Linksploitation: A-Case-Of-The-Mondays Edition
26 January 2009 | 10:23 PM
Today was one of those days where I felt like I was a hamster on a wheel – so much energy expended to get me, well, nowhere at all. On the other hand, I got to use one of those wicked upside-down water bottle thingies – that was pretty sweet. Anyway, enough about me: on to the silly links!
- Isn’t it remarkable that these days women have overcome years of objectification over their mere looks, so they can instead be objectified for their business prowess….and their looks? You’ve come a long way, baby! And on a side note, the Spanx chick? Seriously? Yeesh.
- This official/unofficial remix of Weezer’s “Pork and Beans” video is even awesomer (look it up) than the first one. I mean, it’s got K-Fed making his “Popozao” face!
- Suddenly that sweater that your Aunt Phyllis knit you for Christmas doesn’t seem so bad, does it?
- “This is what it sounds like when dolls cry.” Dear lord, I wish I could take credit for that phrase, but I can’t. (NSFWOAITSSR – Not Safe For Work Or Anywhere In The Solar System Really)
- Looking for a laugh and have ten minutes to kill? Have a go at this ridonkulous thread from a dating service’s message boards, in which things go from bad, to worse, to oh-my-god before your very eyes.

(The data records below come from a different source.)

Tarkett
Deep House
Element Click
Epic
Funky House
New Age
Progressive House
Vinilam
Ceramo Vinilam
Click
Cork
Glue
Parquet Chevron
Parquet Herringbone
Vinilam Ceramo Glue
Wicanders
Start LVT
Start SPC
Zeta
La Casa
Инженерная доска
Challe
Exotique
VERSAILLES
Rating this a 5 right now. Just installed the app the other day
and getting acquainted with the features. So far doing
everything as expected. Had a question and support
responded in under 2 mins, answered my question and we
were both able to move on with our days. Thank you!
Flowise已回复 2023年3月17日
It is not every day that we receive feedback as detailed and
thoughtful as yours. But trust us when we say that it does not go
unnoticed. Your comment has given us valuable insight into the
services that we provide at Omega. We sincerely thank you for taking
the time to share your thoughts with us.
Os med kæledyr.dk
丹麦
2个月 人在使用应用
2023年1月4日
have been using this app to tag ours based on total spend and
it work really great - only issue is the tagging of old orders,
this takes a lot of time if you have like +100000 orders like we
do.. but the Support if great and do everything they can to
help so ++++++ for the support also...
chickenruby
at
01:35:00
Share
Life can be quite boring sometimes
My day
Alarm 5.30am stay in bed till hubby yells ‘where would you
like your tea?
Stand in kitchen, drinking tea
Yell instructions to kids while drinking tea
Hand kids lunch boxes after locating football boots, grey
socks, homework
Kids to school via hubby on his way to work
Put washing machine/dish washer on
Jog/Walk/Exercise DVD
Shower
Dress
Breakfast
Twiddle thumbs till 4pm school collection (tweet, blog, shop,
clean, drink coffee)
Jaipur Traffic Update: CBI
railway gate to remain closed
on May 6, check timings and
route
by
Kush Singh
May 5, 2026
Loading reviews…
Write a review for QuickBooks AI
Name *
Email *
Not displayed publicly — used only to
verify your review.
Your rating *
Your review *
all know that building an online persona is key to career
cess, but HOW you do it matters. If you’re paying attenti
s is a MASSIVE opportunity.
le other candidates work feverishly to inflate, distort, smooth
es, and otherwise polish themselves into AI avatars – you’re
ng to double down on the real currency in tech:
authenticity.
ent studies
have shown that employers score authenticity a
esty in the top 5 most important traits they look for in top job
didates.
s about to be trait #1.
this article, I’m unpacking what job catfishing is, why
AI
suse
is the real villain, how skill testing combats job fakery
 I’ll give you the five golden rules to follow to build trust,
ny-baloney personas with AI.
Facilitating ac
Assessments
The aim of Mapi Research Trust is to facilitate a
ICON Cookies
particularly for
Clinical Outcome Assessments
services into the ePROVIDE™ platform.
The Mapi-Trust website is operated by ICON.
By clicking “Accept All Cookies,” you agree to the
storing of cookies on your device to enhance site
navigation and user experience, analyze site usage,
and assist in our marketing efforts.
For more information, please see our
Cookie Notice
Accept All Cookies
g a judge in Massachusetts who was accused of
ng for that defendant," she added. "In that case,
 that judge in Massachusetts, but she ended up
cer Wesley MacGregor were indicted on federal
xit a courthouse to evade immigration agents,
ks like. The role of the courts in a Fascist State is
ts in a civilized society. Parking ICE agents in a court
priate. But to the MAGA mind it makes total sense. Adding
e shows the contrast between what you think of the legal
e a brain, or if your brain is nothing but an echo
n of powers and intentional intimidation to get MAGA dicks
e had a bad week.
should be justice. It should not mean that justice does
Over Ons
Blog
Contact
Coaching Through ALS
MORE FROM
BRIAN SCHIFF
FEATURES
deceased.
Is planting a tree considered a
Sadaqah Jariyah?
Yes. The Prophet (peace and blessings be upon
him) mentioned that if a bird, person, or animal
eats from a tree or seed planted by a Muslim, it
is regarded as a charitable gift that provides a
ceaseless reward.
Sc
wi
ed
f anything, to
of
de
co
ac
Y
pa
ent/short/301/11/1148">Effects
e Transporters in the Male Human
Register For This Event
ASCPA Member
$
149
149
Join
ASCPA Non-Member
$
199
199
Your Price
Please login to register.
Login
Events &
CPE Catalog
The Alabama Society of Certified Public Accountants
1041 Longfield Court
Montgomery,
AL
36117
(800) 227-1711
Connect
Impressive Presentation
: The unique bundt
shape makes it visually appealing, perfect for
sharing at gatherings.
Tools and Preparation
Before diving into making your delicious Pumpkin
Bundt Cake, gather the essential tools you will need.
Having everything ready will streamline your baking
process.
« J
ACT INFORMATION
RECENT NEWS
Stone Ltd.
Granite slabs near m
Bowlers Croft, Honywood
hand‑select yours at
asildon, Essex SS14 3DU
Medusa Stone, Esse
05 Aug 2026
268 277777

- Something tells me that if you’re the type of guy who’d buy one of these, you’re never going to get into double-digits. I’m not saying, I’m just saying.
- Drawings of stars in their britches and braces. Of particular note: Dolly Parton and Tom Cruise.
- Can you grow the next president right in your own home? Yes you can. Now all we need is a Sarah Palin version of The Clapper (it turns on and off when you wink) and we’ll be all set!
- Aw man, if this product goes global, my hands will be of no use to anyone anymore.
- I’ve never thought of myself as a superhero before, but it turns out I have several of these superuseless superpowers. My personal favorite is Complimentary Chameleon.
- I know it sounds impossible, but someone has invented a guitar whose design and concept actually prevent the guitarist from getting laid.